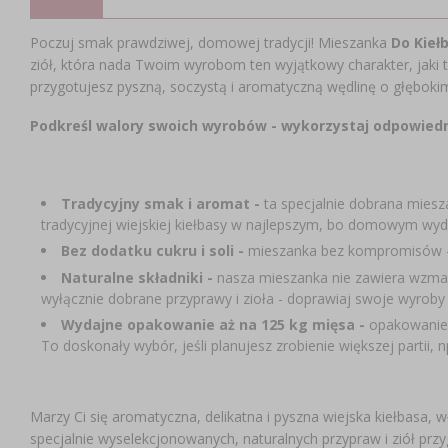
Poczuj smak prawdziwej, domowej tradycji! Mieszanka
Do Kieł
ziół, która nada Twoim wyrobom ten wyjątkowy charakter, jaki tr
przygotujesz pyszną, soczystą i aromatyczną wędlinę o głęboki
Podkreśl walory swoich wyrobów - wykorzystaj odpowiedni
Tradycyjny smak i aromat -
ta specjalnie dobrana miesz
tradycyjnej wiejskiej kiełbasy w najlepszym, bo domowym wyd
Bez dodatku cukru i soli -
mieszanka bez kompromisów – id
Naturalne składniki -
nasza mieszanka nie zawiera wzmacn
wyłącznie dobrane przyprawy i zioła - doprawiaj swoje wyroby 
Wydajne opakowanie aż na 125 kg mięsa -
opakowanie 5
To doskonały wybór, jeśli planujesz zrobienie większej partii, n
Marzy Ci się aromatyczna, delikatna i pyszna wiejska kiełbasa, 
specjalnie wyselekcjonowanych, naturalnych przypraw i ziół przyg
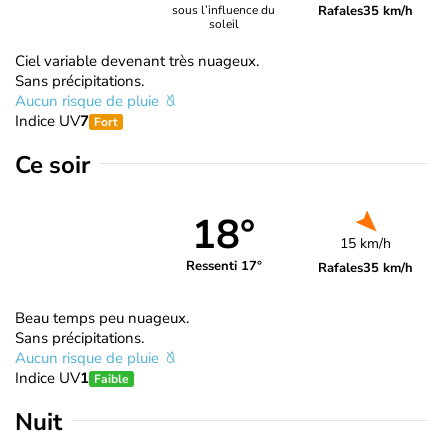
Rafales
35 km/h
sous l’influence du
soleil
Ciel variable devenant très nuageux.
Sans précipitations.
Aucun risque de pluie
Indice UV
7
Fort
Ce soir
18°
15 km/h
Ressenti 17°
Rafales
35 km/h
Beau temps peu nuageux.
Sans précipitations.
Aucun risque de pluie
Indice UV
1
Faible
Nuit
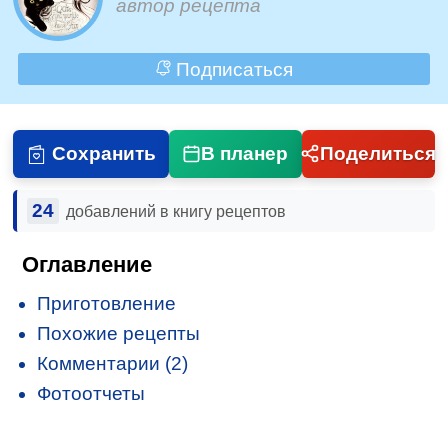
автор рецепта
Подписаться
Сохранить
В планер
Поделиться
24
добавлений в книгу рецептов
Оглавление
Приготовление
Похожие рецепты
Комментарии (2)
Фотоотчеты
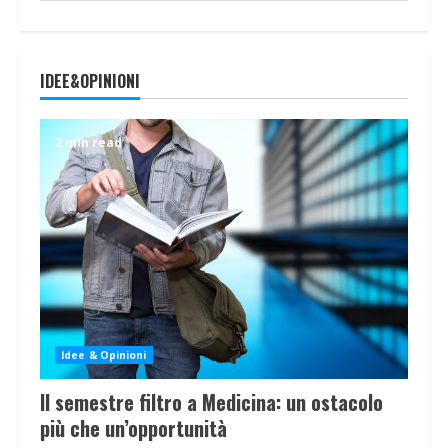
IDEE&OPINIONI
2 min read
Idee & Opinioni
Il semestre filtro a Medicina: un ostacolo
più che un’opportunità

# # #

#### Aim of the task
Extract the text read from the pictures in all of the rows above and reproduce it line by line, unchanged. Leave the pictures themselves out of your answer.

#### Answer to this exercise
Poczuj smak prawdziwej, domowej tradycji! Mieszanka
Do Kieł
ziół, która nada Twoim wyrobom ten wyjątkowy charakter, jaki tr
przygotujesz pyszną, soczystą i aromatyczną wędlinę o głęboki
Podkreśl walory swoich wyrobów - wykorzystaj odpowiedni
Tradycyjny smak i aromat -
ta specjalnie dobrana miesz
tradycyjnej wiejskiej kiełbasy w najlepszym, bo domowym wyd
Bez dodatku cukru i soli -
mieszanka bez kompromisów – id
Naturalne składniki -
nasza mieszanka nie zawiera wzmacn
wyłącznie dobrane przyprawy i zioła - doprawiaj swoje wyroby 
Wydajne opakowanie aż na 125 kg mięsa -
opakowanie 5
To doskonały wybór, jeśli planujesz zrobienie większej partii, n
Marzy Ci się aromatyczna, delikatna i pyszna wiejska kiełbasa, 
specjalnie wyselekcjonowanych, naturalnych przypraw i ziół przyg
Rafales
35 km/h
sous l’influence du
soleil
Ciel variable devenant très nuageux.
Sans précipitations.
Aucun risque de pluie
Indice UV
7
Fort
Ce soir
18°
15 km/h
Ressenti 17°
Rafales
35 km/h
Beau temps peu nuageux.
Sans précipitations.
Aucun risque de pluie
Indice UV
1
Faible
Nuit
автор рецепта
Подписаться
Сохранить
В планер
Поделиться
24
добавлений в книгу рецептов
Оглавление
Приготовление
Похожие рецепты
Комментарии (2)
Фотоотчеты
IDEE&OPINIONI
2 min read
Idee & Opinioni
Il semestre filtro a Medicina: un ostacolo
più che un’opportunità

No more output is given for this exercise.